In the Shadow of the Lamp by Susanne Dunlap (Published by Bloomsbury, April 12, 2011)
When sixteen-year-old Molly Fraser loses her job as a maid in 1854 London due to being falsely accused of stealing from her employers, she doesn't know what to do. She will not be able to find another job as a maid without a reference, and she is desperate to avoid working in a factory. Then she learns that Florence Nightingale in looking for nurses to care for the soldiers injured fighting in the Crimean War. When she is rejected due to her lack of experience as a nurse, Molly decides that she will not give up, and decides to sneak onto the ship in hopes she will be given a chance instead of being sent back home.
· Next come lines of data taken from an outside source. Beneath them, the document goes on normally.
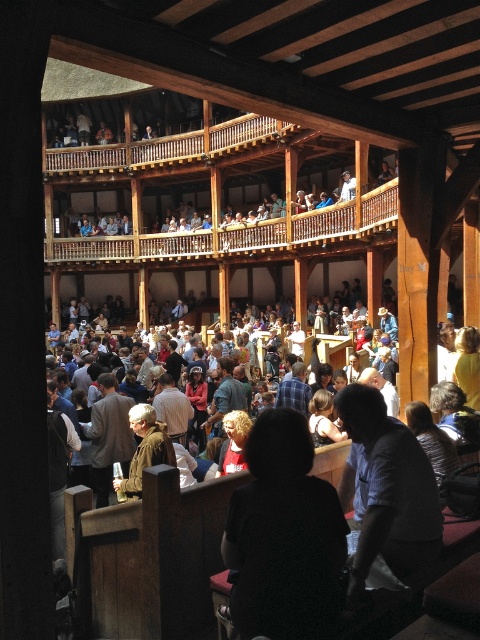
You are standing in the theater and see the blue shirt at lower right. If you want to throw a small note to them, would you need to walk closer to ensure it reaches them?

The blue shirt at lower right and viewer are 73.14 feet apart from each other, so you would need to walk closer to ensure the note reaches them.

You are a stagehand in the theater who needs to place a 100 feet long banner between the blue shirt at lower right and the plaid shirt at center. Is there enough space to stretch the banner between them?

The blue shirt at lower right and plaid shirt at center are 80.91 feet apart from each other. Since the banner is 100 feet long, which is longer than the distance between them, there is not enough space to stretch the banner between them.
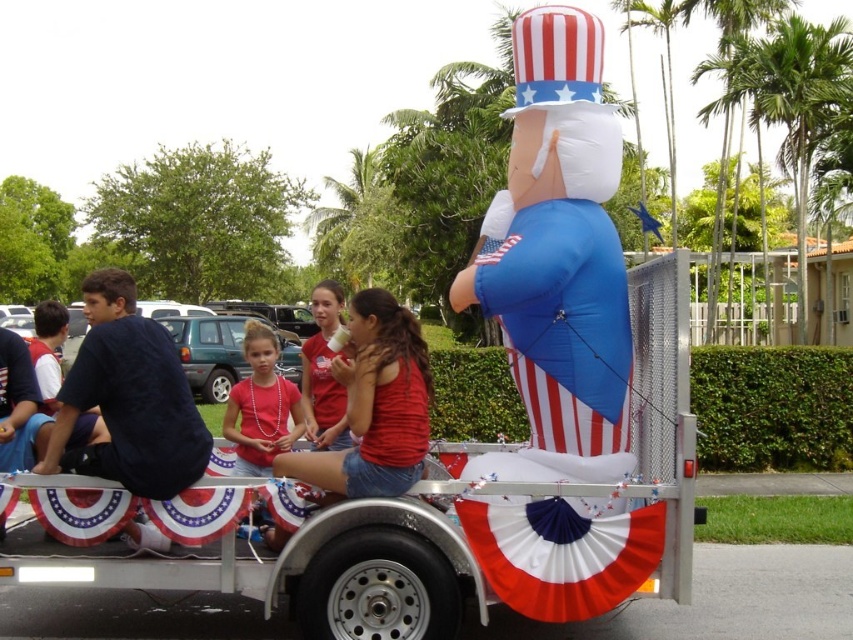
You are a photographer trying to capture the trailer and its decorations. You notice the red white and blue fabric at center and the dark blue fabric shirt at left. Which object is positioned closer to your camera lens?

The red white and blue fabric at center is closer to the viewer than the dark blue fabric shirt at left, so the red white and blue fabric at center would be closer to the camera lens.

You are a photographer trying to capture the inflatable Uncle Sam at center and the red white and blue fabric at center in the same frame. Based on their sizes, which object should you focus on first to ensure both are in the frame?

The inflatable uncle sam at center is taller than the red white and blue fabric at center, so you should focus on the inflatable uncle sam at center first to ensure both fit in the frame.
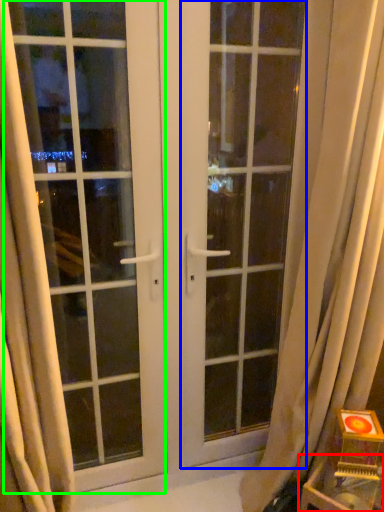
Question: Estimate the real-world distances between objects in this image. Which object is closer to furniture (highlighted by a red box), screen door (highlighted by a blue box) or window (highlighted by a green box)?

Choices:
 (A) screen door
 (B) window

Answer: (A)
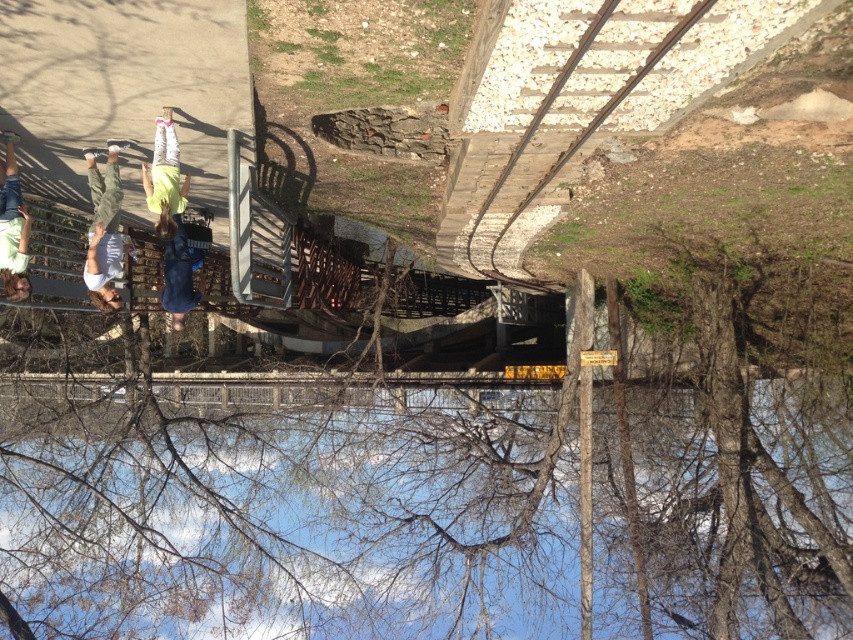
You are standing on the metal staircase looking down into the railway tunnel. You notice two people wearing green fabric pants at left and light green shirt at left. Which clothing item is closer to you?

The green fabric pants at left are closer to you because they are further to the viewer than the light green shirt at left.

You are standing on the metal staircase looking down into the railway tunnel. You notice two people wearing green fabric pants at left and light green fabric pants at center. Which person is closer to the bottom of the staircase?

The green fabric pants at left is positioned under the light green fabric pants at center, so the person wearing green fabric pants at left is closer to the bottom of the staircase.

You are standing on the metal staircase looking down. You see two people wearing light green fabric pants at center and denim shorts at center. Which clothing item is higher up on the staircase?

The light green fabric pants at center is above denim shorts at center, so the light green fabric pants at center is higher up on the staircase.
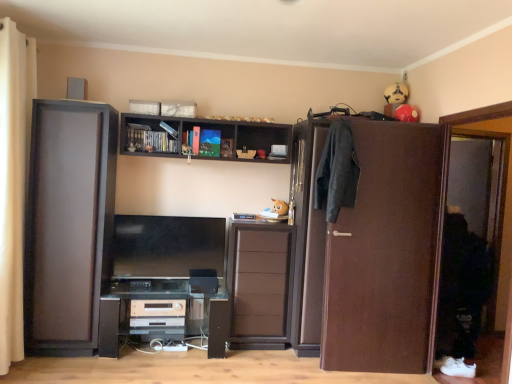
Image resolution: width=512 pixels, height=384 pixels. In order to click on free space in front of matte black cupboard at left in this screenshot , I will do `click(66, 368)`.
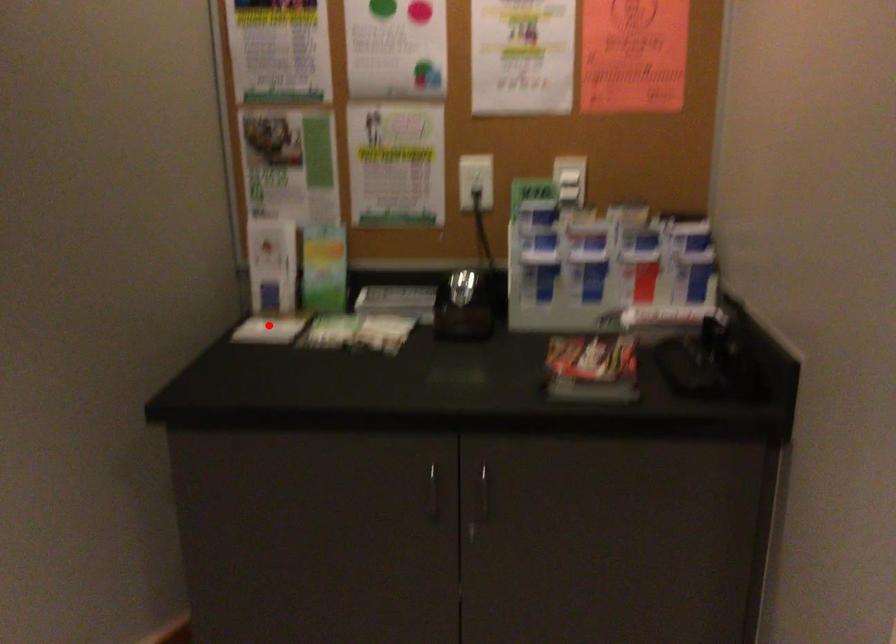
Molly is not quite prepared for the reality of war when they arrive in Turkey. She is saddened and horrified by the conditions there and the terrible injuries of the soldiers, but she soon finds she has a natural talent for nursing. She also finds her heart torn between two men - the handsome and exciting Dr. Maclean, a young doctor at the hospital, and kind, dependable Will, who worked with Molly in London, helped her when she lost her job, and who has joined the army to be near her. Molly is confused by her feelings and must decide which of the two men she loves while caring for the wounded soldiers and hoping and praying that no harm comes to Will.
In the Shadow of the Lamp is a novel sure to be enjoyed by readers who love history and romance. The historical setting is unique and well-written and brings the setting of the Crimean War to life. The main character of Molly was very believable and likeable, I found myself turning the pages eager to find out what would happen to her next. I would highly recommend this book to readers who enjoyed Susanne Dunlap's previous novels or who enjoy young adult historical romance.